Brave New Voices denken wir in diesem Jahr im Plural: in einer Vielzahl von Stimmen und Körpe, die hier zusammenkommen, die einander ergänzen und vielleicht auch einander widersprechen. Sivan, wie kommt das alles zusammen?

Brave New Voices startet am 21. August 2025, jeden Sonntag in der Jahrhunderthalle Bochum. Wir sprechen auf Deutsch und auf Englisch. Wir werden mit einer Vielzahl von Gästen sprechen. Wir werden junge Stimmen haben. Wir werden Stimmen haben, die über viel Fachwissen verfügen. Wir werden versuchen, nach den Verbindungen zwischen den Gesprächen zu suchen. In gewisser Weise sehen wir die Reihe als Ganzes an. Vier Termine, die eine komplette Diskussion ergeben. Vier Termine, an denen wir das gleiche Ziel verfolgen. Wir freuen uns auf alle, die sich uns anschließen und mit uns sprechen. Wir werden einen Raum schaffen, in dem Stimmen eingreifen können, um Zwischenrufe zu geben, um sich einer Diskussion anzuschließen, aus der wir mit mindestens einem neuen Gedanken herausgehen. Einer neuen Idee über die Gegenwart, in der wir leben, und über die Zukunft, in die wir eintreten.

Über den Autor

Jan Bednorz, 1999 im Ruhrgebiet geboren, bekennender „GenZler“, ist Teil des Dramaturgie-Teams der Ruhrtriennale.
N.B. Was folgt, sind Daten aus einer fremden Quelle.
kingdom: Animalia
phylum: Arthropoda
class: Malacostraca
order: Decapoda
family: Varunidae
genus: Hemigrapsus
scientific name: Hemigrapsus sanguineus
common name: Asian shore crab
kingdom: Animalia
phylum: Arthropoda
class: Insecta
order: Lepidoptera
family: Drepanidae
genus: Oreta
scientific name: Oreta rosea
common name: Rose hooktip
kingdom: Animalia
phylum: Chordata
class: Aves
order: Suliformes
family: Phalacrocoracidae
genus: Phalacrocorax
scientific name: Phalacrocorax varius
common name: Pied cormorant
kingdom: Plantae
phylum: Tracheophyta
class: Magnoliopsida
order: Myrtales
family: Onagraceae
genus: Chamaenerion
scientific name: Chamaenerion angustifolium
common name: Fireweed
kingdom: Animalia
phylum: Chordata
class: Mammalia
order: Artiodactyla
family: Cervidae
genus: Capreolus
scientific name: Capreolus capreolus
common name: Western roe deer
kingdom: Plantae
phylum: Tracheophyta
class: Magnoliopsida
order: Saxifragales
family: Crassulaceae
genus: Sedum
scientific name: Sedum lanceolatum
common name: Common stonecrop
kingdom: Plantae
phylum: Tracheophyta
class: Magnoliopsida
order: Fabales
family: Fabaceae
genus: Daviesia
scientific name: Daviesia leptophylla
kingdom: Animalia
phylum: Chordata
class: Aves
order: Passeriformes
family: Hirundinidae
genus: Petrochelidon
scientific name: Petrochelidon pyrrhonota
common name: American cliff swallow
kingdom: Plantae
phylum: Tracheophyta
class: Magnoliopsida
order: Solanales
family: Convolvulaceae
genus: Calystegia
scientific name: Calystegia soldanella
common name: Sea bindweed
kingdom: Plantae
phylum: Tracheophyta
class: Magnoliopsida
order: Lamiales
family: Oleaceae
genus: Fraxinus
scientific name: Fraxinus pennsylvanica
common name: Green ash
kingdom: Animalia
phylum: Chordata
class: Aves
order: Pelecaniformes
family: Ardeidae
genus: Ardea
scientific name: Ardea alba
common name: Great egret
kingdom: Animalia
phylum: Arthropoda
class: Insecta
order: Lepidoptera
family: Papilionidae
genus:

Während seines Studiums der Germanistik und Philosophie im Bachelor und Master hospitierte und arbeitete er u. a. am Schauspielhaus Bochum, war Teil des Club.Ruhr, dem jungen Freundeskris der Ruhrtriennale, und assistierte in unterschiedlichen Produktionen im Theaterbetrieb. Als Autor für das Kulturmagazin STROBO – dem Magazin für die junge Szene im Ruhrgebiet – porträtiert er regelmäßig die Kulturhighlights im Ruhrgebiet. Berufsbegleitend absolviert er eine Ausbildung zum Theaterpädagogen.